#  > > >  >  > Форум >  > > >  >  > Лингвистический форум >  > > >  >  > Лингвистический форум >  > > >  >  > Пали >  > > >  >  >  Причастия прошедшего времени страдательного залога

## Aleksey

Хотелось бы уточнить один вопрос. Можно ли переводить причастия прошедшего вида страдательного залога (причастия на -ta/-na) переводить настоящим временем. Похоже, что часто это так, но я не нашёл обоснований. Приведу пример, правда не из пали. У Кочергиной при описании таких причастий даётся sthaa - стоять - sthita - стоявший (всё вроде правильно). Тем не менее в её словаре этого значения нет, а есть "стоящий, находящийся, расположенный", то есть в настоящем времени (есть ещё и "поставленный", но это по сути от другого, переходного глагола). В ПЕД /thita - standing.
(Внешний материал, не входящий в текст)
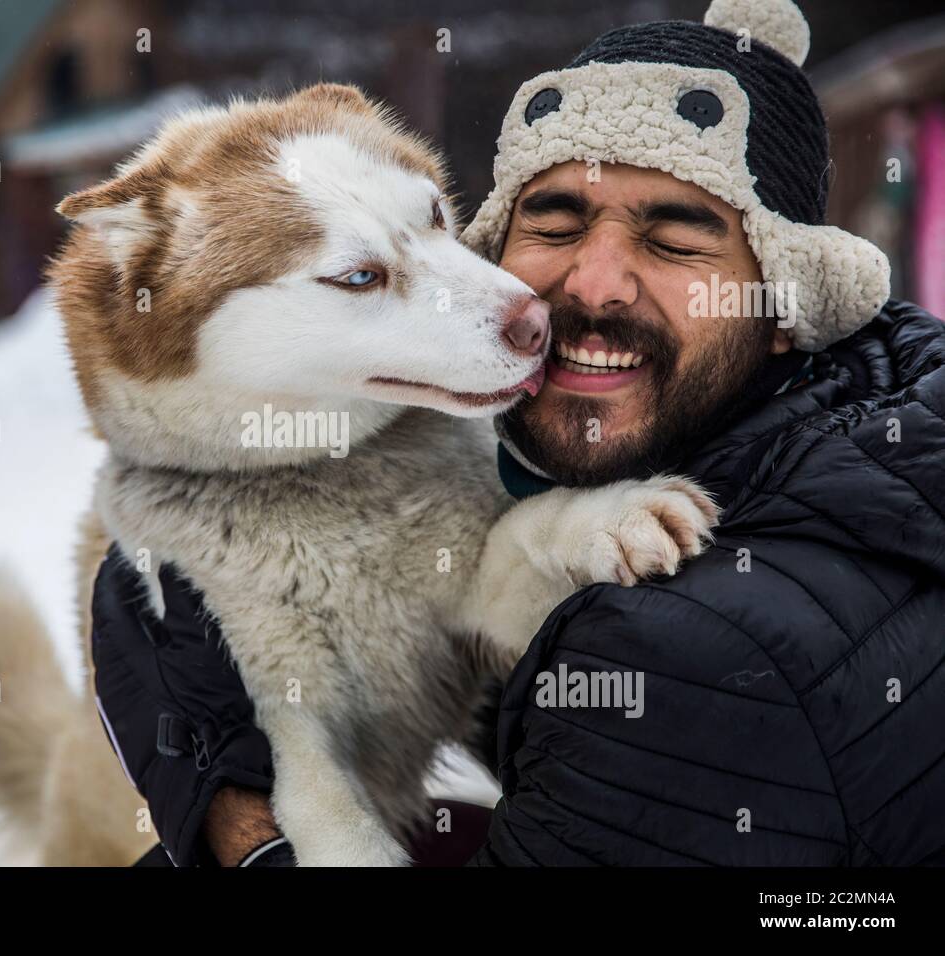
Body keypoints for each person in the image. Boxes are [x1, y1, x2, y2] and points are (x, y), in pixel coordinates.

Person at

То же например, и calita (от cal, calati - трястись) - дрожащий, трясущийся (а не дрожавший, трясшийся).  Вообще, похоже, в словаре Кочергиной многие такие причастия переведены настоящим временем.

----------


## Ассаджи

Такое причастие еще называют "совершенным" ("перфектным", у Дюрозеля "Passive Perfect Participle", 450), то есть обычно не "стоявший", а "вставший" (завершенное действие). А "вставший" по смыслу близко к "стоящий".

Получается "calita" -- "затрясшийся", "пришедший в дрожание", что по смыслу близко к "дрожащий";
mu~ncati - muttа - освобожденный;
deti - dinna - данный.

Так что это завершенное в настоящем действие во многих случаях можно переводить настоящим временем.

----------


## Aleksey

Спасибо!

----------